O Ministro da Educação ao vir agora
caracterizar o atrapalhado e injusto improviso das bonificações
como resultante de um eufemístico "trabalho com as
classificações" e de uma original "pedagogia de
senso" que ocupariam o espírito dos responsáveis da
Avenida 5 de Outubro, não consegue esconder que se trata de uma
má solução e de mais um passo de uma política errada, gerador
de novas injustiças e frustrante das legítimas expectativas de
milhares de estudantes. E de uma má solução, de cujos
inconvenientes e injustiças os estudantes e a opinião pública
em geral, estão a ganhar crescente consciência.
Em primeiro lugar porque o valor da
bonificação é completamente artificial — o Ministério da
Educação limitou-se a estabelecer uma fasquia de reprovações
que admite ser socialmente suportável, e a bonificar em
conformidade as classificações do ensino secundário. As
dezenas de milhar de estudantes que obtiveram nota positiva na
avaliação contínua no ensino secundário e que agora se vêem
retidos nesse grau de ensino por causa dos exames nacionais e da
fasquia arbitrariamente escolhida, com que sentimento de justiça
encararão essa situação?
Acresce, além disso, a desigualdade que
projecta no acesso ao ensino superior, entre os alunos da reforma
e os que já haviam anteriormente completado o ensino
secundário.
O facto da bonificação de dois valores
aprovada pelo governo ser insuficiente para reparar os danos
provocados a toda uma geração de alunos e ser geradora de novas
distorções e injustiças, leva o PCP a lembrar as suas
propostas que apresentou há dias ao país. E que representam uma
forma muito mais adequada e justa de minorar as consequências
negativas da política do Governo em relação à finalização
do ensino secundário e ao acesso ao ensino superior.

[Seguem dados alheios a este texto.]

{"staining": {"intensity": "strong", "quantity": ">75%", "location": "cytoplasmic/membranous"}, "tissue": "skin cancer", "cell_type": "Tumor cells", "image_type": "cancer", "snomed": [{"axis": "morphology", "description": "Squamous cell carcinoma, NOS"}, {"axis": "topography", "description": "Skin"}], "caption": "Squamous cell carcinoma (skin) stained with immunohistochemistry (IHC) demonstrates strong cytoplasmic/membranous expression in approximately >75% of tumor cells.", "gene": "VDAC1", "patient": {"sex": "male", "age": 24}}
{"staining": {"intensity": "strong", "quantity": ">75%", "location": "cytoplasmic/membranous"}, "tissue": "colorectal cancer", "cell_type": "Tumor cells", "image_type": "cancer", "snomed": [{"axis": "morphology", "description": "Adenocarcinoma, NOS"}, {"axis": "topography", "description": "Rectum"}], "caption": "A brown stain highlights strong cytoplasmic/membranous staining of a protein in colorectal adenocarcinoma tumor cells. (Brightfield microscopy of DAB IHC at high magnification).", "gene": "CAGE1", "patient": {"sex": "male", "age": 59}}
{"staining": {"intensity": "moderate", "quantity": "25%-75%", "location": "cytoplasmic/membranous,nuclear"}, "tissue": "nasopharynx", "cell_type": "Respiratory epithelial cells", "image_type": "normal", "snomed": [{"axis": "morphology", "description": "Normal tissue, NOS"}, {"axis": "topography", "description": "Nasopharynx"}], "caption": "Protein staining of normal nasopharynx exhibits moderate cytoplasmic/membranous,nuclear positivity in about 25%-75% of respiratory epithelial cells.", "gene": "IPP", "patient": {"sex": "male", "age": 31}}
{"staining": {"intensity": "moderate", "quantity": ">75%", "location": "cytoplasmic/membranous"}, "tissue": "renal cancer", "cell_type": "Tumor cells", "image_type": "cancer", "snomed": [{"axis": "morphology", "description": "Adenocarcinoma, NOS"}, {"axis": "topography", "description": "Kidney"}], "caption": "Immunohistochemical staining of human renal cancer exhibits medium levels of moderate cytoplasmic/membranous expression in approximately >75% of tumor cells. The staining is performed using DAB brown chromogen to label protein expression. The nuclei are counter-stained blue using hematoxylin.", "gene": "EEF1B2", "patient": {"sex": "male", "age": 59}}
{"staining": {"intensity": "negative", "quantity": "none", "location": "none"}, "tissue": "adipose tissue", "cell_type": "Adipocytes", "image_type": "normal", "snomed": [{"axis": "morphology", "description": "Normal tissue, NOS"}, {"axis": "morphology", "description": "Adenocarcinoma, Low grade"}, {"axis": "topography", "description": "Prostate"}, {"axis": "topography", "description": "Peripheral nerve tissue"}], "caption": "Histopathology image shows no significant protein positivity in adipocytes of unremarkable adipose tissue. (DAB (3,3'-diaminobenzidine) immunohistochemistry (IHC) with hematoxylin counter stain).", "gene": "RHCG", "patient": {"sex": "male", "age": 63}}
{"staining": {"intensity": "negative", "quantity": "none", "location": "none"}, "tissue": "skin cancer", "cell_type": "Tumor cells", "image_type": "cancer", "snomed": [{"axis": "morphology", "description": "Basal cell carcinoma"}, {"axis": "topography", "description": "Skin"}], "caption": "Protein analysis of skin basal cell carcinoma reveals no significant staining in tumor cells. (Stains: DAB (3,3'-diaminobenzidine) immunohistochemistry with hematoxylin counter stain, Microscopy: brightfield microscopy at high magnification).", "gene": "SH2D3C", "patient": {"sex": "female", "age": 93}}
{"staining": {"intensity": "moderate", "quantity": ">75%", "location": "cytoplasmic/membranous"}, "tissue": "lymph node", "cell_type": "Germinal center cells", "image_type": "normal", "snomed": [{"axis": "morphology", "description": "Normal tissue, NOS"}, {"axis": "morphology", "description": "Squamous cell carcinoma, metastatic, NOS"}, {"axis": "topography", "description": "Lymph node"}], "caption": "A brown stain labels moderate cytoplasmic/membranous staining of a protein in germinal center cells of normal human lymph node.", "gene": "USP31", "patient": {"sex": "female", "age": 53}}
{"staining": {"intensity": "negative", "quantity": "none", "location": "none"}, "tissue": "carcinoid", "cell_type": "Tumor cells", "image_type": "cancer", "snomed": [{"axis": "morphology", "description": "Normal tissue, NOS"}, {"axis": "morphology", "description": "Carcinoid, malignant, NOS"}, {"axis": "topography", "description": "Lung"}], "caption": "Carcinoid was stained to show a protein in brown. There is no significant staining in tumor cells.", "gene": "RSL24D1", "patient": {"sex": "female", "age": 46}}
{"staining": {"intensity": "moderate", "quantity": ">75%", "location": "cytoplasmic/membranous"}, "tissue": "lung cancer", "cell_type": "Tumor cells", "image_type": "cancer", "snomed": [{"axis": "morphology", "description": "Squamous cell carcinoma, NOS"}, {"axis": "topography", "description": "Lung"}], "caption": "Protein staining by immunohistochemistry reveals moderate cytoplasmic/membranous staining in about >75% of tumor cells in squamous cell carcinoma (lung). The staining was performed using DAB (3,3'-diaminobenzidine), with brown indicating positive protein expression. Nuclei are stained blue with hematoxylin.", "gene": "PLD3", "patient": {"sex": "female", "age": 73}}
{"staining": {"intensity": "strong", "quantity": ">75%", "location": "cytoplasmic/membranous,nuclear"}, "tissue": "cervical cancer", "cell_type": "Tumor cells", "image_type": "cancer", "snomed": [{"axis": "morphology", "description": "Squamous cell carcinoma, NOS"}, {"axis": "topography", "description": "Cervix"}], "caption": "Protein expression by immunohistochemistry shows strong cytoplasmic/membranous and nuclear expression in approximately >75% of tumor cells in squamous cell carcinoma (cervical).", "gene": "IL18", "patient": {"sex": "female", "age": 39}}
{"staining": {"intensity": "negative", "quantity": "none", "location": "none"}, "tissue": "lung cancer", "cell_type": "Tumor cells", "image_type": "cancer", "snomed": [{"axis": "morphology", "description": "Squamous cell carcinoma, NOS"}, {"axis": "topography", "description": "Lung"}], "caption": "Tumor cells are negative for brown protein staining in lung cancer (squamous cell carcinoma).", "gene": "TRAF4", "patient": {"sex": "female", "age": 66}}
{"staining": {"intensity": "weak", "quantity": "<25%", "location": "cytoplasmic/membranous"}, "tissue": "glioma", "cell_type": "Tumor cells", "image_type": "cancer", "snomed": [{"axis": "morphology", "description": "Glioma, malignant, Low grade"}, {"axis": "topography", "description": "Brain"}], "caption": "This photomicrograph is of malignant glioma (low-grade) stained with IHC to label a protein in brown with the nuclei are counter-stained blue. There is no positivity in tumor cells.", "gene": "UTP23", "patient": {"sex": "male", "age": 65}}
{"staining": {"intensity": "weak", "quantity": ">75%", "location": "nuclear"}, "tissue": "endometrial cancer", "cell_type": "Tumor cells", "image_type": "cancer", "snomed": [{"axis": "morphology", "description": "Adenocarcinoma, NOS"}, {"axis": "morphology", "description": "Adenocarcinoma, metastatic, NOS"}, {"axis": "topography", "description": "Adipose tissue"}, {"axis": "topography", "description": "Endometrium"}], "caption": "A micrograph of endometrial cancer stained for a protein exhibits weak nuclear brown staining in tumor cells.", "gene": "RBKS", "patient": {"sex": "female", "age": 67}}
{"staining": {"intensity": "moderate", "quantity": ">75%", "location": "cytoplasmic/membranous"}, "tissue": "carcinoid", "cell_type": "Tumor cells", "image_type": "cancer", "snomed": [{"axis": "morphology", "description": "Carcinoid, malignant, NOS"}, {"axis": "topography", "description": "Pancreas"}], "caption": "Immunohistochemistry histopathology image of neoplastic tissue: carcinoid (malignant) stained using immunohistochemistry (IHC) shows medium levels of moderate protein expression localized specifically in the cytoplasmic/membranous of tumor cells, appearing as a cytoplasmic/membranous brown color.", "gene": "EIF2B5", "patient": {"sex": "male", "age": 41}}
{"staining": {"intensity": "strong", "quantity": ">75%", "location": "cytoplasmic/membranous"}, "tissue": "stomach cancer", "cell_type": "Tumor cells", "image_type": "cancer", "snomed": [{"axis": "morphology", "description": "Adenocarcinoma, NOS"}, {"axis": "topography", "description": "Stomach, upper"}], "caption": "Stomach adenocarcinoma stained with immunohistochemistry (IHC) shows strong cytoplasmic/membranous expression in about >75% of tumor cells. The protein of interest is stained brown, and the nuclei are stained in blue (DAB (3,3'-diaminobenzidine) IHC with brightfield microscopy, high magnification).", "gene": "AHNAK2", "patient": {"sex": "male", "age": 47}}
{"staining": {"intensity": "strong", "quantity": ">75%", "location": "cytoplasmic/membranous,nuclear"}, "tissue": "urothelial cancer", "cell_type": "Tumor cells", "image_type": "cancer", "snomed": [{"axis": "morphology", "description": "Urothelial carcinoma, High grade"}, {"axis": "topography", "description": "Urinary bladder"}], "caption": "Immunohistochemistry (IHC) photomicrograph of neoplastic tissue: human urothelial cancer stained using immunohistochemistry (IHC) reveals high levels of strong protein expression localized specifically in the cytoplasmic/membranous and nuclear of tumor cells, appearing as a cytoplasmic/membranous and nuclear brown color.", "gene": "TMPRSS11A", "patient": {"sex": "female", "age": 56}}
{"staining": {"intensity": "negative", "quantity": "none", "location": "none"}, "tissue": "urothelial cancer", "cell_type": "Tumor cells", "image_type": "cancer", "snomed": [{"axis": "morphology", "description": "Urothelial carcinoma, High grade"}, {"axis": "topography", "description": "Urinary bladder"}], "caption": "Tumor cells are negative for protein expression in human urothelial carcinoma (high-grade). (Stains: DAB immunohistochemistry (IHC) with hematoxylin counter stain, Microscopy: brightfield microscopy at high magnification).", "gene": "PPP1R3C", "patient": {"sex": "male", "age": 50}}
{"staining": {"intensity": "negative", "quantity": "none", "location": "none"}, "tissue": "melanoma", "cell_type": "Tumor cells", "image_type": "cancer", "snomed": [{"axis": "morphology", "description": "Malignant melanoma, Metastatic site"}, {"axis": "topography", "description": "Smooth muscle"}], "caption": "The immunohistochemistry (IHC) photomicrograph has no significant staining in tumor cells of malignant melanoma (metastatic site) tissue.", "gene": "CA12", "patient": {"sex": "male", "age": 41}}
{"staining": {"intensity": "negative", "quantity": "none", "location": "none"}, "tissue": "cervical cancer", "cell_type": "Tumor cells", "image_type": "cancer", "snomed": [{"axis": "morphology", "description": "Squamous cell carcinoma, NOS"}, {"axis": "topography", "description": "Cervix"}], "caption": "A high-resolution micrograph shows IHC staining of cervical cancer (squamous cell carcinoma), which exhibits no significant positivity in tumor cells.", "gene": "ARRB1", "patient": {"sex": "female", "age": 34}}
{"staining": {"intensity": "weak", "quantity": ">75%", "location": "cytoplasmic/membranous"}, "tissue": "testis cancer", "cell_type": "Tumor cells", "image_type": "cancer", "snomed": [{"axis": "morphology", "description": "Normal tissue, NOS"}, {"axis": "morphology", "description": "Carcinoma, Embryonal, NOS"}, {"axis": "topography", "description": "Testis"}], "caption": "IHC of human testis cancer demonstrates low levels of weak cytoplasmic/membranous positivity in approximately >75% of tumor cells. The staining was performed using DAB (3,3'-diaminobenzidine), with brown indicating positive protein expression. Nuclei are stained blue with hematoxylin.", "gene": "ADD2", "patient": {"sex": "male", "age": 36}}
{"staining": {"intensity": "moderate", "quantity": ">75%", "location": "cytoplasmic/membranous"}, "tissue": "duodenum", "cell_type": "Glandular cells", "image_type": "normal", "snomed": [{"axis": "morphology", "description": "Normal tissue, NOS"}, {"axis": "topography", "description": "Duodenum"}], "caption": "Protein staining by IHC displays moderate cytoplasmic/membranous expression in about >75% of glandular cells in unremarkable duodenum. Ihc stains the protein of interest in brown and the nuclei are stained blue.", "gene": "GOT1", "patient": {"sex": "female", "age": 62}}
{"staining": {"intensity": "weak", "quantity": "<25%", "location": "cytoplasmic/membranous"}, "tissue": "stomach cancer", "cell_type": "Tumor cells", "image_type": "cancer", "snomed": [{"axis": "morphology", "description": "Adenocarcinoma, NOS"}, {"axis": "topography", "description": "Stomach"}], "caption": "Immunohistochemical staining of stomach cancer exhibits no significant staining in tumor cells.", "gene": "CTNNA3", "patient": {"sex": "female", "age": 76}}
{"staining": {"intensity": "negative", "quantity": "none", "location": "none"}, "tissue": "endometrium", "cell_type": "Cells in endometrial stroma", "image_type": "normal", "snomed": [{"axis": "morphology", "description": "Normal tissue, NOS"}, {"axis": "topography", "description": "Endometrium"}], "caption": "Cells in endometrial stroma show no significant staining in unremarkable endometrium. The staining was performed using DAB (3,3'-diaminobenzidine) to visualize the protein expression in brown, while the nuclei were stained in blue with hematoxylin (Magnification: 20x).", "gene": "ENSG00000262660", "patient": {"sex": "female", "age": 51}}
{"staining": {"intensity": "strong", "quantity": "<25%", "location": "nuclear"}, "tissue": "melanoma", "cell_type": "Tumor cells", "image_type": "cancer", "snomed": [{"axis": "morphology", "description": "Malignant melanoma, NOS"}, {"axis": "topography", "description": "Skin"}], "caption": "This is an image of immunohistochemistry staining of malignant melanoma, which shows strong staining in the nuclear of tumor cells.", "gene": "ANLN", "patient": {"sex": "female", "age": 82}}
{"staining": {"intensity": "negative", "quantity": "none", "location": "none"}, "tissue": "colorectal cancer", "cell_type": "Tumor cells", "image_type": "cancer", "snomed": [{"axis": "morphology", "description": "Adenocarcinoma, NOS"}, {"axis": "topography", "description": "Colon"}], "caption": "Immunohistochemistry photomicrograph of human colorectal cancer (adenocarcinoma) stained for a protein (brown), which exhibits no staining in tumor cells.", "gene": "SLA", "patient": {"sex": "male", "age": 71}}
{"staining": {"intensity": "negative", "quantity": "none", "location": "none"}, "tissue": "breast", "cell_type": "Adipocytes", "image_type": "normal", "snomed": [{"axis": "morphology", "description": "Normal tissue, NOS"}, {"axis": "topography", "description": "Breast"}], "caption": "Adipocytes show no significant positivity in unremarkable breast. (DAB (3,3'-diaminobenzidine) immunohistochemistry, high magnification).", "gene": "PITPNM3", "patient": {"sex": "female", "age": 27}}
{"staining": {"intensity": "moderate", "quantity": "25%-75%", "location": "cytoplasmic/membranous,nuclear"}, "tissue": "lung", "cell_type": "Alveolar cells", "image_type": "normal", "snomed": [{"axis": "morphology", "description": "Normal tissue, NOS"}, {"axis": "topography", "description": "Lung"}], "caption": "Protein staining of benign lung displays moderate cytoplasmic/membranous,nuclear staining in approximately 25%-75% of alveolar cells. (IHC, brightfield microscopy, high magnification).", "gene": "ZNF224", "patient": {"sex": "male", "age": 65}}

Como é conhecido, são três essas propostas:
1.ª — anulação dos resultados dos exames nacionais do ensino secundário,
para finalização do ensino secundário e a sua substituição pelas classificações
obtidas nos processos e resultados da avaliação interna conduzidos nas próprias
escolas, salvo no caso em que os resultados dos exames nacionais permitam aos
alunos obter uma classificação mais elevada;
2.ª — os resultados dos exames nacionais referentes à disciplina base
e à disciplina ou disciplinas específicas, serão apenas utilizados para a composição
da nota de candidatura de acesso ao ensino superior.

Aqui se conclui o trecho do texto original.